ICC Process - Issues of Framing and Voice

By Mzalendo Contributor Moreen Majiwa (@mmajiwa)

As the din grows louder, and the lines between the issues of the ICC case, impending elections, halting implementation of the constitution increasingly become subjects used for political fodder we need to ask:

Who is framing the issue? How are they framing it? Whose voice is the loudest? And which voice are we listening to? And what is the reality?

With a well-orchestrated political campaign masking itself as a prayer rally two of the ICC suspects Deputy Prime Minister/Finance Minister Uhuru Kenyatta and North Eldoret MP William Ruto have managed to capture the issue of the ICC case and frame it to their advantage.

The almost full day, non-stop press coverage of the political rally by most of the TV stations and newspapers has helped this process of capture along.

Yes the coverage of the Uhuru Park rally has been juxtaposed with the stories of still to be resettled IDPs, but if voice is measured in amount of air coverage, or in column inches whose voice is louder, the IDPs or the MPs who attended the Uhuru Park rally? While the suspects remain innocent till proven guilty, the record does need to be set straight about how those at the rally framed the issues.

Issue 1: The return of the suspects was framed as a return of conquering heroes. I leave the definition of hero up to you but the truth is there was nothing to conquer. There was no danger of the suspects being arrested, this around at least. The suspects’ visit to the ICC was in response to a summons to have the charges formally read to them and for the suspects to formally identify themselves to the court.
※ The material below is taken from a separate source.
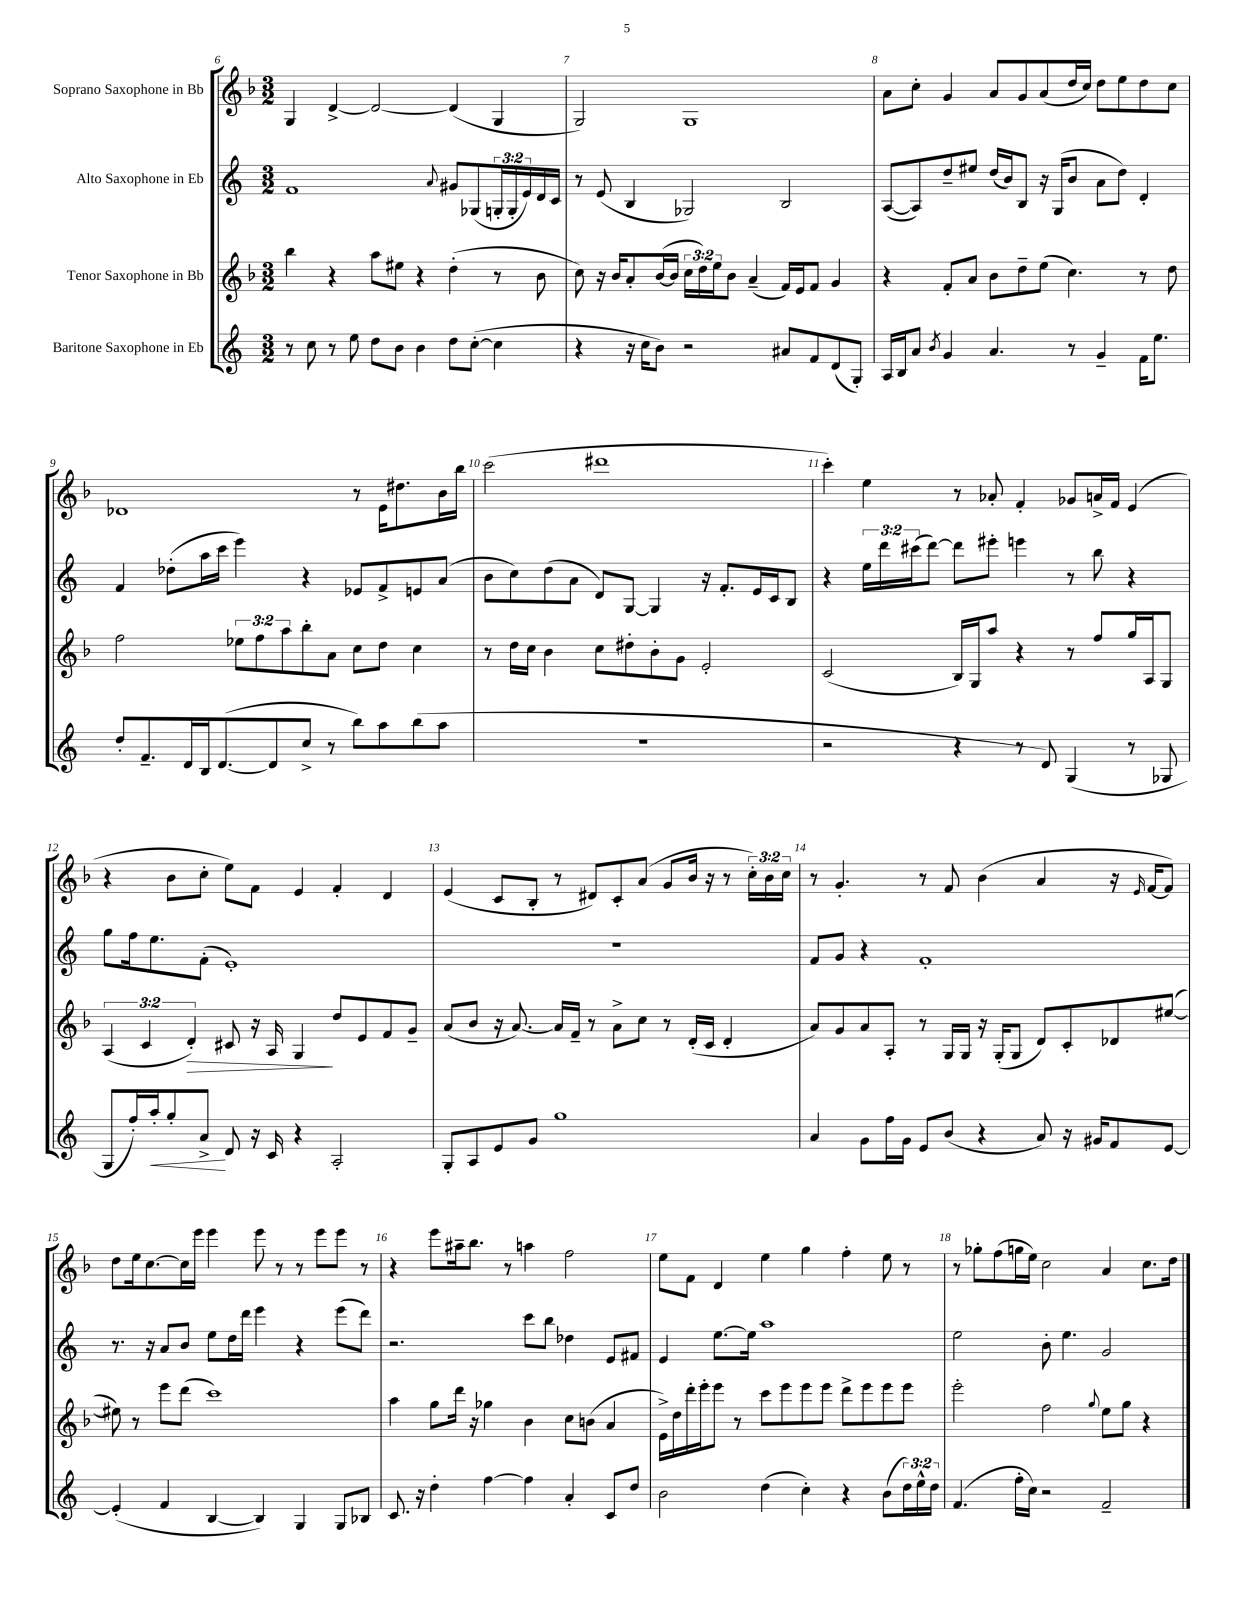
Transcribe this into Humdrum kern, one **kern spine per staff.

Issue 2: The ICC and the court process are being likened to the colonial process with constant reference to the judges as ‘wale wazungu’. However the ICC process is nothing like colonization.  Kenya is a voluntary signatory to the ICC statute, a statute that was domesticated in 2008 when parliament enacted the International Crimes Act Cap 16 of 2008.  The freely enacted statute both binds Kenya to the Rome Statute and criminalises wilful attempts to obstruct justice of the ICC (Section 5 and 10). Ironically several of the parliamentarians on the podium at the Uhuru Park were also part of the Parliament at the time when the Rome Statute was made domestic law.

Issue 3: Reconciliation: Some of the MPs at the rally adopted a conciliatory tone.  However as with everything that is said the true measure of reconciliation is the gap between the rhetoric and the action. Between 2007/2008 when the post election violence, how many IDPs have been resettled? How many are still in camps? How many  refugees does Kenya have residing in Uganda? Have IDPs been able to return their homes?

I read somewhere that Rwanda confines its political campaigns to one month before the elections as politicking in Kenya seems to be taking an increasingly destructive tone maybe we should consider doing the same.